Vladimir Poutine sort-il gagnant sur toute la ligne de cet ultime sprint de négociation? «Il a réussi à se présenter comme un pacificateur et à repousser la menace de nouvelles sanctions», analyse Serhiy Kudelia.

Mais le président ukrainien Petro Porochenko peut aussi mettre quelques gains diplomatiques et tactiques à son crédit. Pour la première fois, les séparatistes du Donbass ont fait référence à l'Ukraine comme s'il s'agissait de leur pays, fait valoir Mikhaïl Minakov, de l'institut Mohyla, à Kiev.

Selon lui, le gouvernement ukrainien vient surtout de gagner du temps. «Nous avons maintenant la possibilité réelle de geler cette guerre. Si l'OTAN acceptait de donner de la formation à l'armée ukrainienne, même avec un soutien très limité, ça pourrait changer le rapport de forces sur le terrain.»

Mais surtout, l'Ukraine peut maintenant espérer reprendre un peu son souffle et freiner sa débâcle économique. Sans oublier les milliers de vies sauvées.

Pour le reste, ce n'est que le tout début d'un processus de réconciliation imparfait et incertain. Il est possible que Vladimir Poutine ruse, possible que le plan de paix déraille dès que les observateurs auront le dos tourné.

Les accords de Minsk ne guérissent pas la plaie, ils ne font que stopper l'hémorragie. C'est un moindre mal. Mais cet accord bancal et plein de trous, c'est sans doute le mieux que l'on pouvait espérer en ce moment. C'est dommage, mais c'est ainsi.

Les points saillants de l'accord

1. Retrait des armes lourdes pour garantir une zone tampon de 50 à 140 kilomètres, selon le type d'armes. Libération des prisonniers et amnistie pour les combattants.

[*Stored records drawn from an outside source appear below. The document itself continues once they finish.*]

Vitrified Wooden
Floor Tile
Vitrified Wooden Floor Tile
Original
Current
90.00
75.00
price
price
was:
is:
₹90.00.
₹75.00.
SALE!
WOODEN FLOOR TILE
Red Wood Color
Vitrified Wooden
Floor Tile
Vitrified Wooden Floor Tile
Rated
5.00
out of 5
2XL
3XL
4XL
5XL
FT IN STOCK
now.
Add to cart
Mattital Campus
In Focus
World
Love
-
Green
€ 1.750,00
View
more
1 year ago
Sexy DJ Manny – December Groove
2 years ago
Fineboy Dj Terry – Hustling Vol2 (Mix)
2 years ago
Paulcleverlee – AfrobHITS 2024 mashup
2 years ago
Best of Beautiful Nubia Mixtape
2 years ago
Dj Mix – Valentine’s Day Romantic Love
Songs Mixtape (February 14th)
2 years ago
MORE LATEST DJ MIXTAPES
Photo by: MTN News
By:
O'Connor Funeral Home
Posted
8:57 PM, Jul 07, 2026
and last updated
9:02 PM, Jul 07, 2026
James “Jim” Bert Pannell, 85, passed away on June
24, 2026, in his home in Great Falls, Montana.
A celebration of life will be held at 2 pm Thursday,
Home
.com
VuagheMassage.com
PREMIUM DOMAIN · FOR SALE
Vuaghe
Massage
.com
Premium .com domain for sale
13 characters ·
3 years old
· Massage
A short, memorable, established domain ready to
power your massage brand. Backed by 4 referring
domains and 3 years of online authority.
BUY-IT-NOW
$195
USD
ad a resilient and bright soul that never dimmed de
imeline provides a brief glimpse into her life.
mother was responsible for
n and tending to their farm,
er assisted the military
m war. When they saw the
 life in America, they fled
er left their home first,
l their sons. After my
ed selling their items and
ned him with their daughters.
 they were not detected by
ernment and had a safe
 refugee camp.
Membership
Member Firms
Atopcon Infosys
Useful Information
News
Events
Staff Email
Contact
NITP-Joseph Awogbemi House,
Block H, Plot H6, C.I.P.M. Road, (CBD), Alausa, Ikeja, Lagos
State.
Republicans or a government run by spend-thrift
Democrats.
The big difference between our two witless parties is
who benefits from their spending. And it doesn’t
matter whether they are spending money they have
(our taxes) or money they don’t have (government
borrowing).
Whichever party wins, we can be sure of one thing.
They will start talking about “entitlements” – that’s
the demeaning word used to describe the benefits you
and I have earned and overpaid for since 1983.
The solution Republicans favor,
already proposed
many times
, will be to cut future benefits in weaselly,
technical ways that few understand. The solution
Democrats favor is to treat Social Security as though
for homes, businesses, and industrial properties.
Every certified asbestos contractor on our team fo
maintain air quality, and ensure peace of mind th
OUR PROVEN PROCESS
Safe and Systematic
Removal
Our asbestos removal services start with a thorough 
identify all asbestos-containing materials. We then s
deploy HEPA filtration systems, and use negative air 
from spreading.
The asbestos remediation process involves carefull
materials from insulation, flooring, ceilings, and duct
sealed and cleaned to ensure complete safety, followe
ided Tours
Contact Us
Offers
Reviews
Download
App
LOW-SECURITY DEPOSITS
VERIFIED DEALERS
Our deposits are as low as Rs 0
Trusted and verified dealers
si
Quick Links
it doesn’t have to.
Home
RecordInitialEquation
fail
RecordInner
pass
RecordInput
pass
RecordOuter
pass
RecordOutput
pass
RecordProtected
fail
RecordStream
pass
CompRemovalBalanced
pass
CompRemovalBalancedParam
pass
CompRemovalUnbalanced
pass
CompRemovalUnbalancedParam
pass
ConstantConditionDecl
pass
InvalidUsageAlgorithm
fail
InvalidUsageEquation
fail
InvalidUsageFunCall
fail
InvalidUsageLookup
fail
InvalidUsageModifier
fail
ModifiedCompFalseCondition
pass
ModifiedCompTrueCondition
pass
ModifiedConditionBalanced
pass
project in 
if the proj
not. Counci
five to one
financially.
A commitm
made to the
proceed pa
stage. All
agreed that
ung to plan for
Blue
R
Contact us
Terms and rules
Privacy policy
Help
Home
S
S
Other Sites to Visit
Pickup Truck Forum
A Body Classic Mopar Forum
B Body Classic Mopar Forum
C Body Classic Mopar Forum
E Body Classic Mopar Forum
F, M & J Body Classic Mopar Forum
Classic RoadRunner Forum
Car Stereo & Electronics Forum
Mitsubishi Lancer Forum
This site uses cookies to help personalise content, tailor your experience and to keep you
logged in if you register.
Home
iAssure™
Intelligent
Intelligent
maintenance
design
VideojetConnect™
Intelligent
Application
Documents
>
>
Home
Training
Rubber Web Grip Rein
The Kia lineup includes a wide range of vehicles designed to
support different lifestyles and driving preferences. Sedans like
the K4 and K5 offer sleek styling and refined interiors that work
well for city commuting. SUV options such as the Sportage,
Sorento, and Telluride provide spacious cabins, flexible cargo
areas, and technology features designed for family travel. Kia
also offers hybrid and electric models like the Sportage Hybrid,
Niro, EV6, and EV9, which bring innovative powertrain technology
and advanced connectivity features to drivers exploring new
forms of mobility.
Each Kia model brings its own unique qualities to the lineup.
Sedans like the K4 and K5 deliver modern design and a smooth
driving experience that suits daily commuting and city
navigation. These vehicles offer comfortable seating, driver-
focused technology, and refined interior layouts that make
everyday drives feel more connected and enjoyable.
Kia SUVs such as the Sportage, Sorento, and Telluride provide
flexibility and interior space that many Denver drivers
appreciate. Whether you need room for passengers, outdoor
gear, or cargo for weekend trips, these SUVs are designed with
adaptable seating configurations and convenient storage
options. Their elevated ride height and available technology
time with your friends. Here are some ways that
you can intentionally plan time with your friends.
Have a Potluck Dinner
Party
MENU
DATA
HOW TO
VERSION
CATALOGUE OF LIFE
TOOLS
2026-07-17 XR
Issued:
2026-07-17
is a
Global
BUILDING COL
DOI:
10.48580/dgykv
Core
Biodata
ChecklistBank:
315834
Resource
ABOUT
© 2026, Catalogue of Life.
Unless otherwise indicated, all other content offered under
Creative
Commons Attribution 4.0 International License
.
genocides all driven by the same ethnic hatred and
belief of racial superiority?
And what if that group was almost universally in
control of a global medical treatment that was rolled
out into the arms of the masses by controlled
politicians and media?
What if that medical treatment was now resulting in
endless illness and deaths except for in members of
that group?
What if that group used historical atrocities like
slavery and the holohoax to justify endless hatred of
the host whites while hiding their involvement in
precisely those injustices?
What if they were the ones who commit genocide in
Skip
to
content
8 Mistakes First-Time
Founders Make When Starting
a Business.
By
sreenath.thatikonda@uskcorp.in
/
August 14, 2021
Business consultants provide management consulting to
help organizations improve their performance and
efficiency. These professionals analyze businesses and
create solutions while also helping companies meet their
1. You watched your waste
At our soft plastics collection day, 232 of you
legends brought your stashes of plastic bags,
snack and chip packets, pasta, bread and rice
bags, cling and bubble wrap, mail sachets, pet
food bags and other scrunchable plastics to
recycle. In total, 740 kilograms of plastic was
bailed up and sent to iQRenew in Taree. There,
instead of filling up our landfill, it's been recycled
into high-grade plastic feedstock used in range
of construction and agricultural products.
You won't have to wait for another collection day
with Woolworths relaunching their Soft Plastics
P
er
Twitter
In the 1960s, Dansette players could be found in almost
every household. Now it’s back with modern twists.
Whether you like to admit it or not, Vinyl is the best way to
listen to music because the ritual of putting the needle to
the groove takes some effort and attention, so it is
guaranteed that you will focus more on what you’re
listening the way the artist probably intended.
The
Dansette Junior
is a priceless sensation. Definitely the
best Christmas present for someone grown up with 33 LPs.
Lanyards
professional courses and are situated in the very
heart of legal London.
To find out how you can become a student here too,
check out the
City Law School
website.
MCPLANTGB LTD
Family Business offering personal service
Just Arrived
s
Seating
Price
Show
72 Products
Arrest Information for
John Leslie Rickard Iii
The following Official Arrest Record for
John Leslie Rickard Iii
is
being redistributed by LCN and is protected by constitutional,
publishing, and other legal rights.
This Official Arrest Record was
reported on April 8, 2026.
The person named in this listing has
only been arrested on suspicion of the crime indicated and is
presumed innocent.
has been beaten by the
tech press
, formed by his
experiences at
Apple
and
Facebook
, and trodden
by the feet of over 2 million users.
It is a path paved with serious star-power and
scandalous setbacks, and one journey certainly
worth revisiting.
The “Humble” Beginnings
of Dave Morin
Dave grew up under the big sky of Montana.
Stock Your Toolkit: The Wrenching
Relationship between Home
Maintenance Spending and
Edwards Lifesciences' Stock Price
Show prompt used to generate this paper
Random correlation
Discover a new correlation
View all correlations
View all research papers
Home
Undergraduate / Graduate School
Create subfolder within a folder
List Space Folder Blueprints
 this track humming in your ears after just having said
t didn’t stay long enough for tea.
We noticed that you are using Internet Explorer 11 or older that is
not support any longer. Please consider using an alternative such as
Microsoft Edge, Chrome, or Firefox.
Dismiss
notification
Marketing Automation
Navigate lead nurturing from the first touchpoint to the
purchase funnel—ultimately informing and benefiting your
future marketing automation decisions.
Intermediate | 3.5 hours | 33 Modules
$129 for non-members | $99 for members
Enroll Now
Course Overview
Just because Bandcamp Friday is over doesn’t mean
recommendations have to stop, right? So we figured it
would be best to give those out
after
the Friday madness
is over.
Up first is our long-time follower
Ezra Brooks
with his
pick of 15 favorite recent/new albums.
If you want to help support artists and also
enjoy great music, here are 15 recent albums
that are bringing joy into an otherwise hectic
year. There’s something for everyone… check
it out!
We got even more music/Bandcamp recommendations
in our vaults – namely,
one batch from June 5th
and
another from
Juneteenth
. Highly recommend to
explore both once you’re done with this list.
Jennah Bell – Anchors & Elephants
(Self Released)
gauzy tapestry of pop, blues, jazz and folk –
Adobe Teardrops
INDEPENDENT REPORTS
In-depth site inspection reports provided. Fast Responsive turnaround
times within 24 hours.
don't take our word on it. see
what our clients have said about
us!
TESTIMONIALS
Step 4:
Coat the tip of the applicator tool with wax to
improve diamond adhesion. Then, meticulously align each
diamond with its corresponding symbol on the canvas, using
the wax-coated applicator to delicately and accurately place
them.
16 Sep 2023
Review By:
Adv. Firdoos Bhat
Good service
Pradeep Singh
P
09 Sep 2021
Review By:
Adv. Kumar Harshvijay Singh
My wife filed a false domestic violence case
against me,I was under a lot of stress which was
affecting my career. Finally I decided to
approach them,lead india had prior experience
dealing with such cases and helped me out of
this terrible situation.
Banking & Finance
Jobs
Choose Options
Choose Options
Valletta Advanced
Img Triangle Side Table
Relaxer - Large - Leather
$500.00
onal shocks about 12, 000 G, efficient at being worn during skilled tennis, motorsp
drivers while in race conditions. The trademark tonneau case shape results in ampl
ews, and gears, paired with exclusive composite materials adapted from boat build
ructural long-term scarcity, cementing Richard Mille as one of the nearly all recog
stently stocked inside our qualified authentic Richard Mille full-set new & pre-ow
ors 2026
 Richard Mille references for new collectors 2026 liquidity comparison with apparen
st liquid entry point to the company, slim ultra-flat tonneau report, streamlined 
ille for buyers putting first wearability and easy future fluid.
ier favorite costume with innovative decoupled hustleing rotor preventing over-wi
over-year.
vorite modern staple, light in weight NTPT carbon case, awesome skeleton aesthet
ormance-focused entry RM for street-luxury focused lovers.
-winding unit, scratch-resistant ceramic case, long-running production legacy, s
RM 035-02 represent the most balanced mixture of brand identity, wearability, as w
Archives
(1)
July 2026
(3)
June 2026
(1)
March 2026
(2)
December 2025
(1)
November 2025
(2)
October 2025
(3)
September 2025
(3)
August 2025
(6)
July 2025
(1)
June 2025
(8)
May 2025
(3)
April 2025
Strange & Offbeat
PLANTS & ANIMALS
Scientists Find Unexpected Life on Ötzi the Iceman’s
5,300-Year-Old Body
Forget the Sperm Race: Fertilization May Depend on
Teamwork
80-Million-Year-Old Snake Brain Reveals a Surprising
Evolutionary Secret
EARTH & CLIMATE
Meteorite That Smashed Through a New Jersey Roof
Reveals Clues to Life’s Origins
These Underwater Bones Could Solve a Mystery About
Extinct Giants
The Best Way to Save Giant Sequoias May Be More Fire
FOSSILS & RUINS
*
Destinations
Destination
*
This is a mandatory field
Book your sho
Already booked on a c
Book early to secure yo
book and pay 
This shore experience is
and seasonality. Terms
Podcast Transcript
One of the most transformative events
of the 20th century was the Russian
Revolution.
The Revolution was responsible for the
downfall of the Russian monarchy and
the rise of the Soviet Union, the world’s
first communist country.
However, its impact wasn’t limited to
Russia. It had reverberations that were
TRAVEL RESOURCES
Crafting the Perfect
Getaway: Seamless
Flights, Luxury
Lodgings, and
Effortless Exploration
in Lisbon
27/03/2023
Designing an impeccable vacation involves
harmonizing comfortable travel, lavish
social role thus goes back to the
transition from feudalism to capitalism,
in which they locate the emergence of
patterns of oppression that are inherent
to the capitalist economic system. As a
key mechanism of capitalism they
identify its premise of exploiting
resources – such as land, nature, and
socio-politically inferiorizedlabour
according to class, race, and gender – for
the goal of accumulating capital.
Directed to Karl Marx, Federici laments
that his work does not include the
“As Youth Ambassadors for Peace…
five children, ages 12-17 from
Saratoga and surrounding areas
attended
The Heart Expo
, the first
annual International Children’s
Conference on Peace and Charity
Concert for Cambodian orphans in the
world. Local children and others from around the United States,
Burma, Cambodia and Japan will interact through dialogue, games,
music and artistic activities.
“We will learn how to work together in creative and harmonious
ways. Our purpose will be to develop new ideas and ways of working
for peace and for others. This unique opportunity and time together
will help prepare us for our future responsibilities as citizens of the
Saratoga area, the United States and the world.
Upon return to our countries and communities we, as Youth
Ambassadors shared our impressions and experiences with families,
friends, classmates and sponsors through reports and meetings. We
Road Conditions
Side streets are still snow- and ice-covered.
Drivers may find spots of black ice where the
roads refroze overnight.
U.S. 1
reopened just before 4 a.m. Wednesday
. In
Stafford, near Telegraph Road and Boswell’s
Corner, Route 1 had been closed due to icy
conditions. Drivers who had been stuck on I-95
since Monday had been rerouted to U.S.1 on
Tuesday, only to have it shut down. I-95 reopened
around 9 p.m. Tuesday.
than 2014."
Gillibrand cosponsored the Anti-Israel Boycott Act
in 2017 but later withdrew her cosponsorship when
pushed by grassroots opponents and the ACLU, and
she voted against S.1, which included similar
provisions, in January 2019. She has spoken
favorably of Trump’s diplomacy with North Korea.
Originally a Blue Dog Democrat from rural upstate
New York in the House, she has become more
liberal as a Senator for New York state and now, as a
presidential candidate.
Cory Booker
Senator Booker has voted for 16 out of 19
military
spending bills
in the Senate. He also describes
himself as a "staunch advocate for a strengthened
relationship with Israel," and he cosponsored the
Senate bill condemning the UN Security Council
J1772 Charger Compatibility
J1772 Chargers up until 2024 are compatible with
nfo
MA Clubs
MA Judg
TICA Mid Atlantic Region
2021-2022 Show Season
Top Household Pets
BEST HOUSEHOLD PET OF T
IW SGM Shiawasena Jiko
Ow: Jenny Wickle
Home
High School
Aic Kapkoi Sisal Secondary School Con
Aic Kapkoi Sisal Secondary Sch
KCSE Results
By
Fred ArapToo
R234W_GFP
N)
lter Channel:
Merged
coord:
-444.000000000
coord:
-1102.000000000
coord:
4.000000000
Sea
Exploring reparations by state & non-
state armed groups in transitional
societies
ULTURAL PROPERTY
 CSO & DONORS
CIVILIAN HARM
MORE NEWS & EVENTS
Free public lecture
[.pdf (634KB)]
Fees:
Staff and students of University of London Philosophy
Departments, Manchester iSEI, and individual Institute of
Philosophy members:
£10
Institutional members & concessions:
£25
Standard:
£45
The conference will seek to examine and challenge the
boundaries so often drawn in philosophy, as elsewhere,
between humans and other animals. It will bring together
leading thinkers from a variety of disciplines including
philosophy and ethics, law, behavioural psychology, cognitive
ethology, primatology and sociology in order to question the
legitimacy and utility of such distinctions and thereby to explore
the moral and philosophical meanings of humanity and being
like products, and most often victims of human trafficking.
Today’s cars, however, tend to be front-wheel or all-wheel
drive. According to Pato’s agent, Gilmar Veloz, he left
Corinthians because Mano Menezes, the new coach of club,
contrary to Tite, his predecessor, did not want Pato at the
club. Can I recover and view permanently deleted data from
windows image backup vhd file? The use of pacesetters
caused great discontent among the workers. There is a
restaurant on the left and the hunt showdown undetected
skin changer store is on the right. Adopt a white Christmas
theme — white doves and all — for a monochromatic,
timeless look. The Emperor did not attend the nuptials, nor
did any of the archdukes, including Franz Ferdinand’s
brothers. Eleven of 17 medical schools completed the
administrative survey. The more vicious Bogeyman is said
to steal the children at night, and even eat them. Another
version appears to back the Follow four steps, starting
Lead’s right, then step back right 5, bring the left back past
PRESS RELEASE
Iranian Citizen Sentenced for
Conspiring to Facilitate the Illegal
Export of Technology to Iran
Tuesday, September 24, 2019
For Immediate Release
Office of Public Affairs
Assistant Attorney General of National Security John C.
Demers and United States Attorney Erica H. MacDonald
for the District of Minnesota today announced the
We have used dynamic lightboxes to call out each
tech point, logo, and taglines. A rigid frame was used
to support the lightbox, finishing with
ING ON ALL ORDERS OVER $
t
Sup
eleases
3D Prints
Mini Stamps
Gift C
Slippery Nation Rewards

2. Retrait de tous les groupes militaires, mercenaires et équipement militaire étrangers, sous l'oeil des observateurs de l'OSCE (Organisation pour la sécurité et la coopération en Europe).

3. De nouvelles élections auront lieu dans les régions rebelles de Lougansk et et de Donetsk, en vertu des lois électorales ukrainiennes. Une réforme constitutionnelle sera adoptée d'ici la fin 2015 pour déterminer le statut de ces régions.

4. L'Ukraine lèvera le blocus économique imposé aux régions contrôlées par les rebelles.

5. L'Ukraine pourra contrôler la frontière dans la zone de conflit, mais seulement après les élections locales et une réforme constitutionnelle.